The Knowledge is Power Program, which started out in Columbus in 2008 with 50 fifth-graders in an old elementary school in Linden, opened a new high school building on Aug. 17 to add to its elementary and middle schools.

By 2020, KIPP Columbus estimates it will gain another 600 students, bringing enrollment near 2,000.

Now, early in its 10th year, gleaming school buildings sit on 124 rolling acres of a former golf course off Agler Road on the Northeast Side that the school purchased in 2013. The road that runs through campus, Inspire Drive, is protected by a guard stand and gates. The buildings’ corridors and lobbies are lined with inspirational quotes from famous Ohioans.

 

Executive Director Hannah Powell pointed out a particular favorite from astronaut and U.S. Sen. John Glenn in one hallway: “We are more fulfilled when we are involved in something bigger than ourselves.”

“We’ve designed (the buildings) to match our kids’ potential and aspirations,” said Powell, who has been with the school since halfway through the first year. “We are unabashed in our belief that they deserve this.”

KIPP is part of a nationwide network of charter schools that focus on character and on turning students’ expectations toward attending college.

“We demand a lot from them,” said Abigail Wexner, a longtime KIPP Columbus board member who just joined the national board. “But we know they can do it.”

The high school serves ninth and 10th grades this year. The right side of the building is known as the production zone, where math and science is the focus. The center is the contemplative zone, where English and the humanities are taught. The active zone on the left side features a studio for yoga and dance, a weight room, a black-box theater and a giant gallery that is waiting to display student art.

On Wednesday, the school cut the ribbon on the Battelle Environmental Center, a huge life science lab built using a $3 million grant from Battelle. The company also announced at the event that it would give another $1 million for expanded programming so kids and teachers from outside of KIPP can participate year-round.

Some programs will be run by the PAST Foundation, a local nonprofit that does educational programming. The plans are for the kids to conduct an ecosystem audit of the campus, which has a natural wetland, and to map its features with drones.

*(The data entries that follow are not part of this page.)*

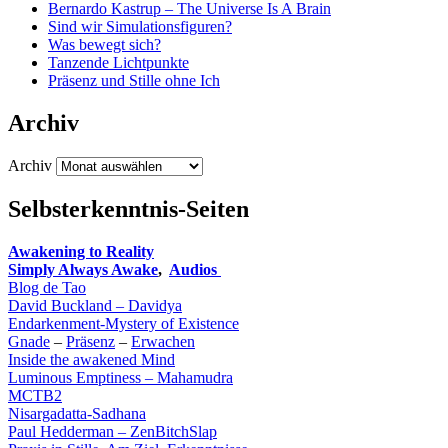
Bernardo Kastrup – The Universe Is A Brain
Sind wir Simulationsfiguren?
Was bewegt sich?
Tanzende Lichtpunkte
Präsenz und Stille ohne Ich
Archiv
Archiv
Selbsterkenntnis-Seiten
Awakening to Reality
Simply Always Awake
,
Audios
Blog de Tao
David Buckland – Davidya
Endarkenment-Mystery of Existence
Gnade
–
Präsenz
–
Erwachen
Inside the awakened Mind
Luminous Emptiness – Mahamudra
MCTB2
Nisargadatta-Sadhana
Paul Hedderman
– ZenBitchSlap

“The superstar KIPP schools all have something that they’re best at,” Wexner said, and environmental science could become that focus here.

Any child can attend KIPP for free, but every grade has a waiting list and students get in through a lottery system. The school gives enrollment priority to children who live in the Columbus City Schools district and to those whose siblings already attend. Once a youngster gets into KIPP, they don’t have to reapply.

KIPP Columbus doesn’t have the best grades on its state report card, earning a D in 2015-16 for students’ performance on state standardized tests. Compared with charter schools statewide, the school ranks in the top 25 percent for its test scores.

Powell said kids often arrive at KIPP significantly behind grade level. KIPP earned an A for overall “value added” in 2015-16, meaning that students advanced far more than a year’s worth of learning during the school year. And on the NWEA MAP, a nationally normed set of tests, KIPP Columbus students achieved 1 1/2 times the average student learning growth.

The school tracks students after they leave KIPP for other high schools and college. Powell said KIPP alumni nationwide have double the graduation rate of other low-income schoolchildren, and they graduate from college at four times the national average for low-income students.

Kiah Fleming, 16, was taking a math test online Thursday morning covering the multiplication of trinomials and polynomials. Before she came to KIPP in the eighth grade, she had problems with truancy and chronic absences.

“I felt we were just there and just getting work to pass the time,” Fleming said. “They told me when I got here to leave the person that you thought you were behind. Here, we’re one team, one family. … Some people don’t have that kind of connection at home.”

The 10th-grader stopped mid-thought, hugged Powell and said: “This girl right here, I just love her so much.”